Run ollama pull qwen2.5:3b (the ZettelForge default local model)
or substitute any model your Ollama instance has available.
Use LangChain Expression Language (LCEL) to wire the retriever into a question-answering chain:
from langchain_community.chat_models import ChatOllama
from langchain_core.prompts import ChatPromptTemplate
from langchain_core.output_parsers import StrOutputParser
from langchain_core.runnables import RunnablePassthrough
llm = ChatOllama(model="qwen2.5:3b", temperature=0.1)
prompt = ChatPromptTemplate.from_template("""
You are a CTI analyst reviewing intelligence from past investigations.
Use the following context to answer the question.

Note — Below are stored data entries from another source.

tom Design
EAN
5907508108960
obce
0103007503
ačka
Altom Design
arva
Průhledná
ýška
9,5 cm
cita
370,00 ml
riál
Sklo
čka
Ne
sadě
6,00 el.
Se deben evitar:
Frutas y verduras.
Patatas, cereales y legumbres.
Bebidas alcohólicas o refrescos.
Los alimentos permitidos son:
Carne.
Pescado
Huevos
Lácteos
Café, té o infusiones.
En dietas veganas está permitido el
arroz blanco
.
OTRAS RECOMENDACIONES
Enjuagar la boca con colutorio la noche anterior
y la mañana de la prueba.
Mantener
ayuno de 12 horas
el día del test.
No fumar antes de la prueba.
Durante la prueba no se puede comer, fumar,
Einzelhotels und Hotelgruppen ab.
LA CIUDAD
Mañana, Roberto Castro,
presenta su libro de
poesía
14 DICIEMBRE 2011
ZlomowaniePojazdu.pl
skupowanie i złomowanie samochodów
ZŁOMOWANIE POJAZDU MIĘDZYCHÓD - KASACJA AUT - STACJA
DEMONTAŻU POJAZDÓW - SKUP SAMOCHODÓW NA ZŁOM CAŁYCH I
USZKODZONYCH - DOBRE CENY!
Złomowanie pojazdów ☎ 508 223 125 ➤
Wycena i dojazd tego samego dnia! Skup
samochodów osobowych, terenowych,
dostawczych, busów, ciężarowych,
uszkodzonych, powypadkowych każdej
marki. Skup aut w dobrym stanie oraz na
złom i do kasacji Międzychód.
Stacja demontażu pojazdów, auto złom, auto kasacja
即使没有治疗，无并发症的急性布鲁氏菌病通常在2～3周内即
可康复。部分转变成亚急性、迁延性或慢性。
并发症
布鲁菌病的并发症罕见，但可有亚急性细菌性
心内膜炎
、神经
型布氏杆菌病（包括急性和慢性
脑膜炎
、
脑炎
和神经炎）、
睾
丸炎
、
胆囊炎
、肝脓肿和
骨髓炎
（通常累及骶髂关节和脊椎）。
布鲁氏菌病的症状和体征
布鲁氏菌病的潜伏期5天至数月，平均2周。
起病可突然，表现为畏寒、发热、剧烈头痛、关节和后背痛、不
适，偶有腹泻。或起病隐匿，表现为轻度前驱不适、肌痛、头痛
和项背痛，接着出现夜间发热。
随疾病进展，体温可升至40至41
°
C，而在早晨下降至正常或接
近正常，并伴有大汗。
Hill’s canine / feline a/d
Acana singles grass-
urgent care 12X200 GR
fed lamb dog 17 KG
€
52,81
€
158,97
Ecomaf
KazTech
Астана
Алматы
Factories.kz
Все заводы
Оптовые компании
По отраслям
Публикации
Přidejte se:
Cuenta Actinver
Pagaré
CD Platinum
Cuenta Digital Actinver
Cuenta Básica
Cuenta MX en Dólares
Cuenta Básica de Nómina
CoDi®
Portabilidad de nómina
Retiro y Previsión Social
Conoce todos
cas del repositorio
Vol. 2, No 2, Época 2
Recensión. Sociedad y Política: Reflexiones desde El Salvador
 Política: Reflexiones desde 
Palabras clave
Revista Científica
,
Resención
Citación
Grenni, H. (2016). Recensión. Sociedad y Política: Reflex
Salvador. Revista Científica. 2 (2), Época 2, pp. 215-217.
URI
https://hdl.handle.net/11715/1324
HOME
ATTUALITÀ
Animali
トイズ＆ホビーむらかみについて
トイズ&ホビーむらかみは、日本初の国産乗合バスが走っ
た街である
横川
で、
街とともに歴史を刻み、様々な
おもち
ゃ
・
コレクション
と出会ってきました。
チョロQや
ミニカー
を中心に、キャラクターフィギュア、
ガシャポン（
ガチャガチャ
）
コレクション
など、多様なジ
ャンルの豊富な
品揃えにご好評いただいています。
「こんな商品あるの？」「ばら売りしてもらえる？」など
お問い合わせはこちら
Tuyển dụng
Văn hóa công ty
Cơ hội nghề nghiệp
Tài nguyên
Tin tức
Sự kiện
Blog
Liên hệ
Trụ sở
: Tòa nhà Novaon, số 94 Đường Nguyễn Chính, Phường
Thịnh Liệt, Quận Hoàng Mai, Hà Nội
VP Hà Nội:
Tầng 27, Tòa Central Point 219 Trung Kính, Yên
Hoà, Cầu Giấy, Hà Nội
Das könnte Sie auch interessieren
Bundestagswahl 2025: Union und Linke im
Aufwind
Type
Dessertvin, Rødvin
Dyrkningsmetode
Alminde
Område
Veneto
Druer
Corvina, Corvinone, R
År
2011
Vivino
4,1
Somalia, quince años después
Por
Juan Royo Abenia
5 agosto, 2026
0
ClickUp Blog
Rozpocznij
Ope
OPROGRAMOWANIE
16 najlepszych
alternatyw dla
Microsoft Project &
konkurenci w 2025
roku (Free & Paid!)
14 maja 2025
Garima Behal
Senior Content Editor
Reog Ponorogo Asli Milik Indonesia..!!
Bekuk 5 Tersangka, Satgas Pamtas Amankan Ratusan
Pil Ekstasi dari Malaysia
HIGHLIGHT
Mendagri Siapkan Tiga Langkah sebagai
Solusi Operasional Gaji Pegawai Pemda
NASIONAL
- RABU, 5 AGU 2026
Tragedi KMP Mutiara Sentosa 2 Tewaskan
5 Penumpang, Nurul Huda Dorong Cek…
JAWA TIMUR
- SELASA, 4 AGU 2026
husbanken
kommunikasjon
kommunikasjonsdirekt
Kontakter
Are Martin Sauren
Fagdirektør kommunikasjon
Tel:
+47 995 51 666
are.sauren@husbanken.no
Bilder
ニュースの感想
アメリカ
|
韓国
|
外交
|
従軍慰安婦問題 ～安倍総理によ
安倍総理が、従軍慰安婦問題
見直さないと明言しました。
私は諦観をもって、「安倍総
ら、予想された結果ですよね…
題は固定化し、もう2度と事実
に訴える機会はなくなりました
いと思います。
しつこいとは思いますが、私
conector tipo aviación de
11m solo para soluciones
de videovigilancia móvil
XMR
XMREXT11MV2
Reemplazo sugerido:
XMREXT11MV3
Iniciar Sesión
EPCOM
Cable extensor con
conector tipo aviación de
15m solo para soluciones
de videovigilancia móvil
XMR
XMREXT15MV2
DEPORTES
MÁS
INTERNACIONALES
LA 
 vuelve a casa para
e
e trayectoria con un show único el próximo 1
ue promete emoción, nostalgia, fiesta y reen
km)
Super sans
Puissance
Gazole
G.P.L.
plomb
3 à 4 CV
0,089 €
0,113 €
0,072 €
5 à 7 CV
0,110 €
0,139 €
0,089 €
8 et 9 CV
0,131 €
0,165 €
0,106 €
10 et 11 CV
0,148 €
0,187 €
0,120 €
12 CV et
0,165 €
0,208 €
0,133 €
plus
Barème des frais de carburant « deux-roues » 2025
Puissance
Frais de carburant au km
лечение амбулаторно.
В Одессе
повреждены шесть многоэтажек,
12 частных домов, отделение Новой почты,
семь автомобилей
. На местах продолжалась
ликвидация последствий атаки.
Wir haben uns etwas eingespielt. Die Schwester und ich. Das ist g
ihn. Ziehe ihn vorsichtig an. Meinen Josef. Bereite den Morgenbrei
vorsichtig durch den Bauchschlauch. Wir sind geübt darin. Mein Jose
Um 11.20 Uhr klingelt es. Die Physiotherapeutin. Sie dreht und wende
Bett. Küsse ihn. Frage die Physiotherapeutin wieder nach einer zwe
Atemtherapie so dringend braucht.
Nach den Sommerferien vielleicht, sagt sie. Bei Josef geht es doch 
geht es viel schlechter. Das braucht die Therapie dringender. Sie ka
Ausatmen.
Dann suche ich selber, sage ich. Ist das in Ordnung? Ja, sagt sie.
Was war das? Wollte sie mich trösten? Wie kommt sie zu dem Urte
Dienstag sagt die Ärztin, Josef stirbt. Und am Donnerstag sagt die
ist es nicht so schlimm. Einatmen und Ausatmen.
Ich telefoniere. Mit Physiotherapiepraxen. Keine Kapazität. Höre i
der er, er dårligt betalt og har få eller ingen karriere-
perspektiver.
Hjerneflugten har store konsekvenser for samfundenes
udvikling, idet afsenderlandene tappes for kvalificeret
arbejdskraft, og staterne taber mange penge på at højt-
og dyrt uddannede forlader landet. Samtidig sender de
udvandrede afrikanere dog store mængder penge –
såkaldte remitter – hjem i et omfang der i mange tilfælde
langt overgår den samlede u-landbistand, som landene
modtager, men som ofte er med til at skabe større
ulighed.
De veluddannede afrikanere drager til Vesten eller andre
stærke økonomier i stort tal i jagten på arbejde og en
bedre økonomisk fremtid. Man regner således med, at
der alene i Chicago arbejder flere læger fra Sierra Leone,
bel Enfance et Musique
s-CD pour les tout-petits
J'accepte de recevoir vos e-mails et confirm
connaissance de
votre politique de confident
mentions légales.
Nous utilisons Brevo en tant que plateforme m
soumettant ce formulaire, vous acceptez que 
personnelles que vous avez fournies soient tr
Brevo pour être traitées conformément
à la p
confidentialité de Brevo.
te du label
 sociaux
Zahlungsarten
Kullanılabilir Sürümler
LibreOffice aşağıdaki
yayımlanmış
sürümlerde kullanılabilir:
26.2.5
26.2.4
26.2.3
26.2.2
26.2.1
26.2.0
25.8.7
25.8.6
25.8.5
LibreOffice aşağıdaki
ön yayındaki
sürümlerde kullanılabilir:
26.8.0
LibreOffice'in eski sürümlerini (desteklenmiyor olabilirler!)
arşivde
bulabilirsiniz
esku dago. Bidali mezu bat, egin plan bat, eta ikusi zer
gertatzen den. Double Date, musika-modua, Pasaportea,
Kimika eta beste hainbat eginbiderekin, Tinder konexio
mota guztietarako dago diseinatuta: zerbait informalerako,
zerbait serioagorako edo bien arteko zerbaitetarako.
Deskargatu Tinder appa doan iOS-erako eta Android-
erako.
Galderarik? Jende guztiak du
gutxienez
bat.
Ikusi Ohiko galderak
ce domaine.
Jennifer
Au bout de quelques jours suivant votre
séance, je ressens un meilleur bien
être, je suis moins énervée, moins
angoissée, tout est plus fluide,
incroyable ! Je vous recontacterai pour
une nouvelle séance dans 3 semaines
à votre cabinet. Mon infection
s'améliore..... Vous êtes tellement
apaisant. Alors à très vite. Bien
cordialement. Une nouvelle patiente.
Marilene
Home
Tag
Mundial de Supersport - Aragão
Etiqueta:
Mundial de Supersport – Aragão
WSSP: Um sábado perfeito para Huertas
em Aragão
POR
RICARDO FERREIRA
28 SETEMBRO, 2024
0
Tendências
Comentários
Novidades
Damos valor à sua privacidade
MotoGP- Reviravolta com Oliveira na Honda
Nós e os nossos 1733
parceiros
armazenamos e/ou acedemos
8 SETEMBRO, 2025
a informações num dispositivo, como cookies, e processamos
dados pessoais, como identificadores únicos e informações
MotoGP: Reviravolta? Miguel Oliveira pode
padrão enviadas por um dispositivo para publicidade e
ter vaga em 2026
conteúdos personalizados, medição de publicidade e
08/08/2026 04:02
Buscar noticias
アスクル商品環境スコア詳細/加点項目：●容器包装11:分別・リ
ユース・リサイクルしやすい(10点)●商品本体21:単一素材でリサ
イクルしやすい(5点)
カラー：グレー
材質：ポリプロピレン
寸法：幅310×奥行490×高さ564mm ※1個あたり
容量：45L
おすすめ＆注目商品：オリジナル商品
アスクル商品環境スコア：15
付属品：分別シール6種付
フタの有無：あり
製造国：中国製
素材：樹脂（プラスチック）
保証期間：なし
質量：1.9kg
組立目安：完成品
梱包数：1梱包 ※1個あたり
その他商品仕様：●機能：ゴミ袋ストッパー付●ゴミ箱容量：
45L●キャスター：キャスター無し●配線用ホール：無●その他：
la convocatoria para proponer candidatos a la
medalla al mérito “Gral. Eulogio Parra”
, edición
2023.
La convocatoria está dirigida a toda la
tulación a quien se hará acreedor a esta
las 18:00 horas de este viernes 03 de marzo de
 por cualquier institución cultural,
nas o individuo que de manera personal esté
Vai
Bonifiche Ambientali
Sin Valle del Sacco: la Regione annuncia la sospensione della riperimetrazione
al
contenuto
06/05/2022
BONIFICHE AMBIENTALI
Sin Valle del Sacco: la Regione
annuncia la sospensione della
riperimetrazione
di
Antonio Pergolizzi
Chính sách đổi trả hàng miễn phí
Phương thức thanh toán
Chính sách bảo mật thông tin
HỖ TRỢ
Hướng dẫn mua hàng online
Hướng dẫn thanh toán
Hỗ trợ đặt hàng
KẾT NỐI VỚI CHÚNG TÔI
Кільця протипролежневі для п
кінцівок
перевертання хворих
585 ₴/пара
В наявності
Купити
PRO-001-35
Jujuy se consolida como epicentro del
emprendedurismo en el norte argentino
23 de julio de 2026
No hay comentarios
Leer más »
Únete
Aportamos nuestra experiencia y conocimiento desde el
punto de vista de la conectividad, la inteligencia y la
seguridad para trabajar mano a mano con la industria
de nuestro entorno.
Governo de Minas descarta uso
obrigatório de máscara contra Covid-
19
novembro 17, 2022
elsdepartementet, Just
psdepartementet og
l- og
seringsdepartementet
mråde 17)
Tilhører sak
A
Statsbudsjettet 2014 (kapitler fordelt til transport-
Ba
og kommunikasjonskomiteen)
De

If you don't know the answer, say so — do not fabricate information.
Context:
{context}
Question: {question}
Answer with specific entities, techniques, and confidence levels where possible:
""")
def format_docs(docs):
return "\n\n".join(doc.page_content for doc in docs)
chain = (
{"context": retriever | format_docs, "question": RunnablePassthrough()}
| prompt
| llm
| StrOutputParser()
)
answer = chain.invoke("What is known about APT28's spear-phishing techniques?")
print(answer)
5. Add conversation history¶
To pass prior conversation turns as context, build the context string yourself and include it in the prompt:
from langchain_core.messages import HumanMessage, AIMessage
chat_history = []
question = "What CVEs were in the XZ Utils incident?"
docs = retriever.invoke(question)
context = "\n\n".join(doc.page_content for doc in docs)
messages = chat_history + [HumanMessage(content=f"Context:\n{context}\n\nQuestion: {question}")]
response = llm.invoke(messages)
chat_history += [HumanMessage(content=question), AIMessage(content=response.content)]
print(response.content)
Under the hood¶
ZettelForgeRetriever._get_relevant_documents() calls MemoryManager.recall()
with your configured parameters. recall() runs the full blended retrieval
pipeline — vector similarity search over LanceDB, knowledge graph expansion over
SQLite, intent classification, and result reranking — then converts each
MemoryNote into a Document.
The retriever uses Pydantic ConfigDict(arbitrary_types_allowed=True) so
MemoryManager is accepted as a field without schema errors.
LangChain version compatibility
These examples use LangChain 1.x (langchain-core 1.x, langchain-community 0.4+).
The RetrievalQA and ConversationalRetrievalChain classes from older LangChain
0.x are not available in LangChain 1.x. Use LCEL chains as shown above.